Tuesday, February 19, 2013

Horsemeat fraud: the TV narrative


BBC 017-pan.jpg

Much against my better judgement, I watched both Dispatches and Panorama last night, both claiming to give the inside story on the horsemeat scandal.

I think it is fair to say that the programmes were very similar in their approach. Both sought to target supermarkets and both sought to ramp up the health scare, featuring Irish horses and the "bute" horse painkiller.

Panorama ran with the "cuts" meme, using a darkened profile of our newly retired meat inspector, telling us how reducing the hours of inspectors in cutting premises caused the adulteration of meat in a French-owned food processor, based in Luxembourg.

This was formula journalism at its worst. We were treated to an utterly stupid sequence, showing the difference between a horse and beef carcase (illustrated), but was given no inkling at all of how the horsemeat would have been used, and how thus it escaped detection during manufacture.

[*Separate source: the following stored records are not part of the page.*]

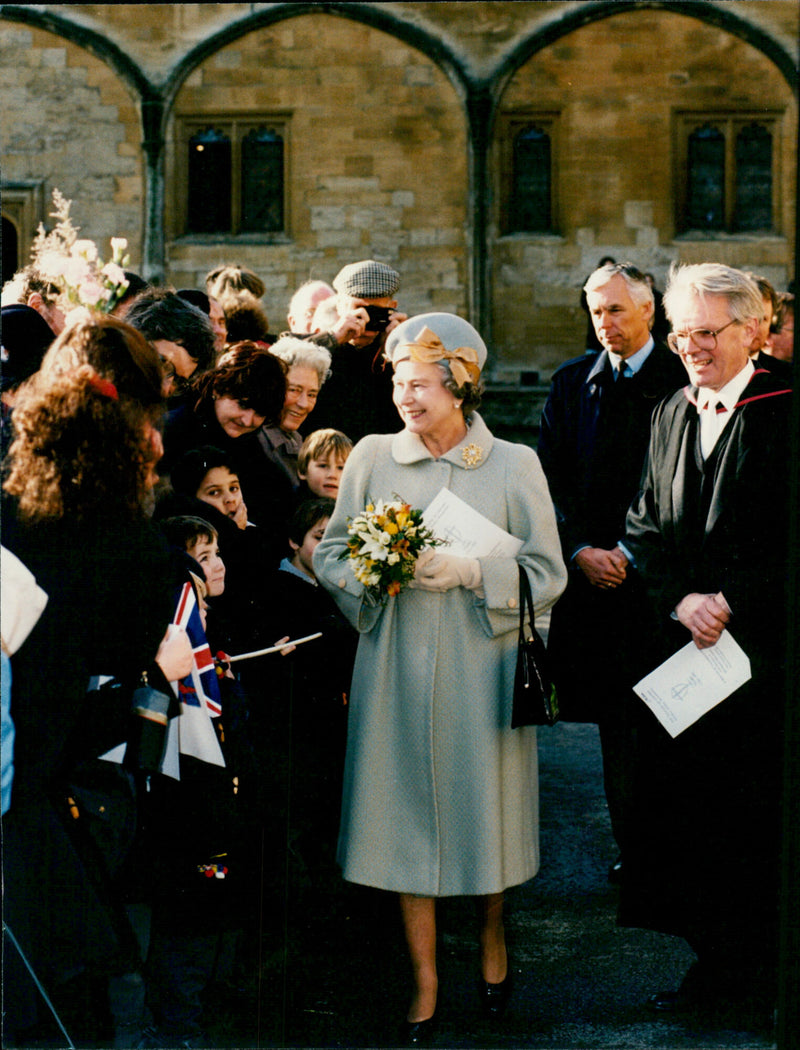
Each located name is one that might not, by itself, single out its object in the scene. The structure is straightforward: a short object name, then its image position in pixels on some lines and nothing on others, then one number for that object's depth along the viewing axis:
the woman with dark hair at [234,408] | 4.40
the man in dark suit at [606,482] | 4.81
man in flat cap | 5.41
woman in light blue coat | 3.85
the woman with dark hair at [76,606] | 3.12
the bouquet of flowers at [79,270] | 3.62
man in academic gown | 3.93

Even though the French government investigation is now in the public domain, we got nothing of the recent details about how Spanghero was at the heart of the fraud. Yet, as far as both programmes went, they were supposedly telling us who was "really to blame" for horse entering the food supply.

Needless to say, we got nothing of the "bigger picture", that this episode was but one example of food fraud, which is endemic in the food business, and that the system simply is not geared to detecting such fraud.

Nor did we hear anything coherent of the role of the EU, despite the fact that food law is an exclusive competence. Both programmes interviewed Owen Paterson, but neither had him repeating what he has so often said elsewhere, that the EU system has prevented a more hands-on regime being used.

Panorama made extensive use of Malcolm Walker, the chief executive of UK retailer Iceland, dismissive of the scare, saying his firm did not test for horsemeat, but it did not test for cat or dog either. "You can't test for everything', the programme had him say.

For us, though, it is easier to deal with what the programmes did not say. This was food fraud spanning a period of over six months, with 750 tons of horsemeat adulterating 4.5 million meals passing through a single processor. And no-one noticed. The quality regime in the factory failed, and the official inspection regime failed. Yet neither programme seemed in the least interested as to why.

And this, of course, is only one of the adulteration episodes. The original Irish findings came from another source, and we have yet to get to the bottom of it. From one of the programmes – I can't remember which one – we got a frankly risible account of how the Irish Food Safety Authority (FSAI) "thought like a food fraudster" and somehow divined that horsemeat adulteration was the thing to look for.

Perhaps the programme researchers should have read The Groocer which retailed Owen Paterson telling the Commons that the FSAI "acted on specific intelligence" when deciding to test, despite insisting that its tests were simply part of its routine monitoring.

Perhaps then we ought to leave the last word to Paterson. As recorded by the Independent, after his meeting with the supermarkets. "They all assured me that they will not rest until they have established the full picture. There is still much to be done to find out exactly how this happened and how it can be prevented from happening again... ", he said.

Whatever else, watching either Dispatches or Panorama wouldn't have told you what happened. These programmes didn't even appear to have been interested in finding out. They had their narratives, and that's all they needed.